By Constantinos Psillides
The government is looking into legalising hemp cultivation, with Agriculture Minister Nikos Kouyialis saying that his department plans to subsidise hemp farmers so that the byproduct could be used in various industries, from ropes and animal feed to cement and textiles.
Kouyialis’ announcement came shortly after the Anti-Drug Council gave the green light for hemp cultivation.
The final decision rests with the House, which will be called upon to legally differentiate cannabis from hemp cultivation, so that hemp will no longer be considered as a controlled narcotic substance.
The agriculture ministry will examine the viability of hemp production to decide whether or not it will subsidise it, according to a letter the minister sent to Greens’ Giorgos Perdikis.
Kouyialis told the Cyprus Mail that three major foreign companies have so far contacted the ministry to explore the possibility of hemp cultivation in the island.
“They said they were not interested in subsidies. If hemp is legalised, then they will buy land and start operating in Cyprus,” the minister said, adding that there was no interest from any local companies.
The minister said that his office is ready to go ahead with the subsidies three or four months after the House decides on the matter.
He added that strict precautions will be taken to ensure that nobody takes advantage of any law amendment in order to produce cannabis as a drug instead of hemp as a commodity.
Within the EU, farmers can obtain a subsidy for the cultivation of hemp and flax (used to make linen). The motive behind the subsidy was to enable farmers a decent income from flax or hemp and to compete with world market prices.
France, Spain, the UK, the Netherlands and Germany all cultivate hemp to sell as a natural fibre source.

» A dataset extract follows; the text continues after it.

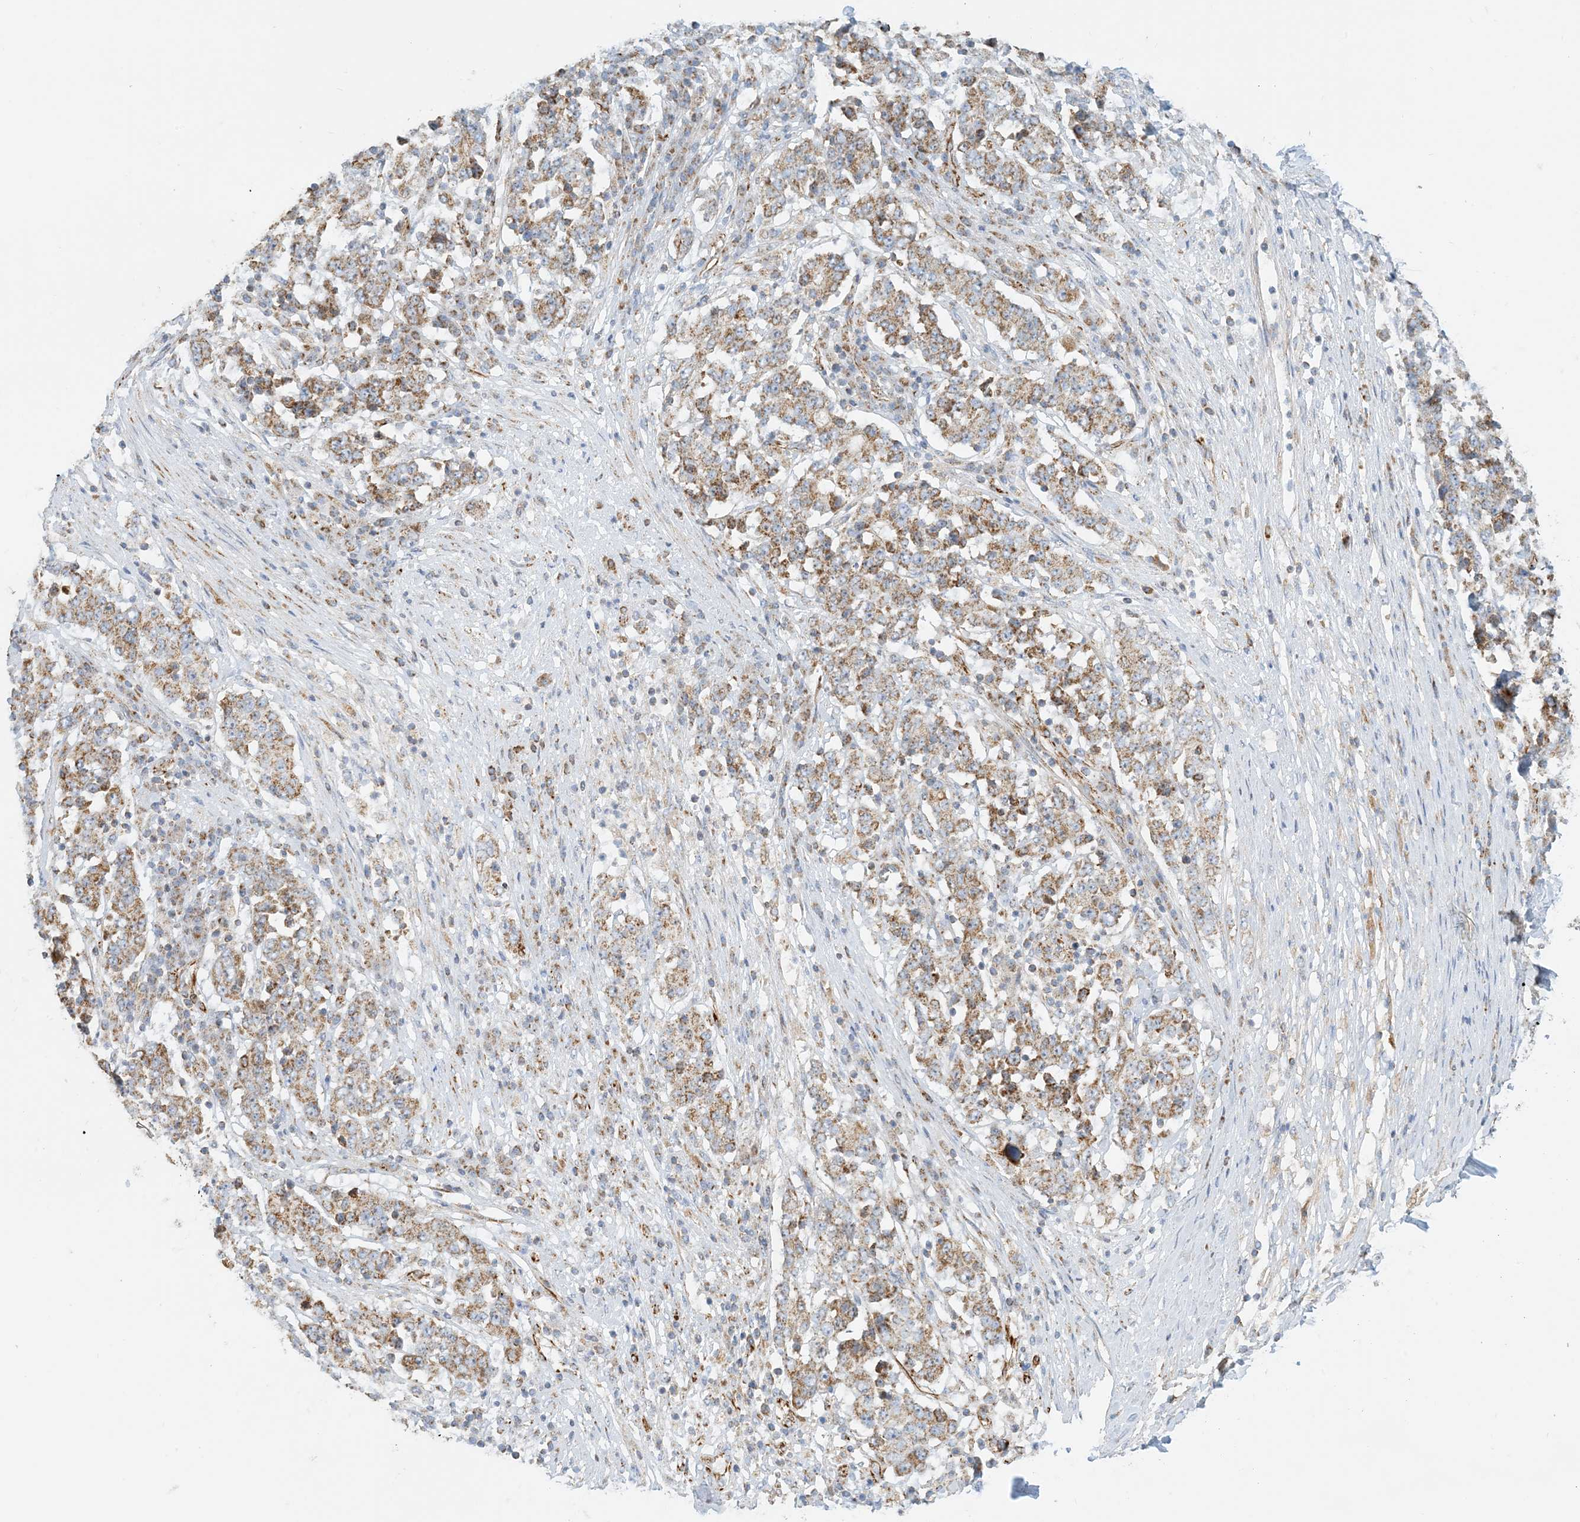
{"staining": {"intensity": "moderate", "quantity": ">75%", "location": "cytoplasmic/membranous"}, "tissue": "stomach cancer", "cell_type": "Tumor cells", "image_type": "cancer", "snomed": [{"axis": "morphology", "description": "Adenocarcinoma, NOS"}, {"axis": "topography", "description": "Stomach"}], "caption": "A histopathology image showing moderate cytoplasmic/membranous staining in about >75% of tumor cells in stomach adenocarcinoma, as visualized by brown immunohistochemical staining.", "gene": "COA3", "patient": {"sex": "male", "age": 59}}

The EU regulations refer to the cultivation of industrial hemp, cannabis sativa L., which contains less than one per cent of tetrahydrocannabinol (THC), a psychoactive component. Marijuana contains THC levels that typically range from 3 to 15 per cent. Hemp can be used to make a number of products, including rope, paper and textiles, while its seeds, better known in Cyprus as ‘kannaouri’ are used in the production of animal feed. The seed was widely available on the island up until the 1960s and were also used to make a cheap food, known as ‘kannaouropitta’.
Modern industrial use for hemp include the manufacture of concrete-like blocks as an insulating material for construction, while hemp fibres are known to have replaced wood for many jobs including creating very durable and breathable homes.
Some experts argue that individual marijuana and industrial hemp plants look nearly identical and require chemical analysis to distinguish the two, lending the crop to improper use.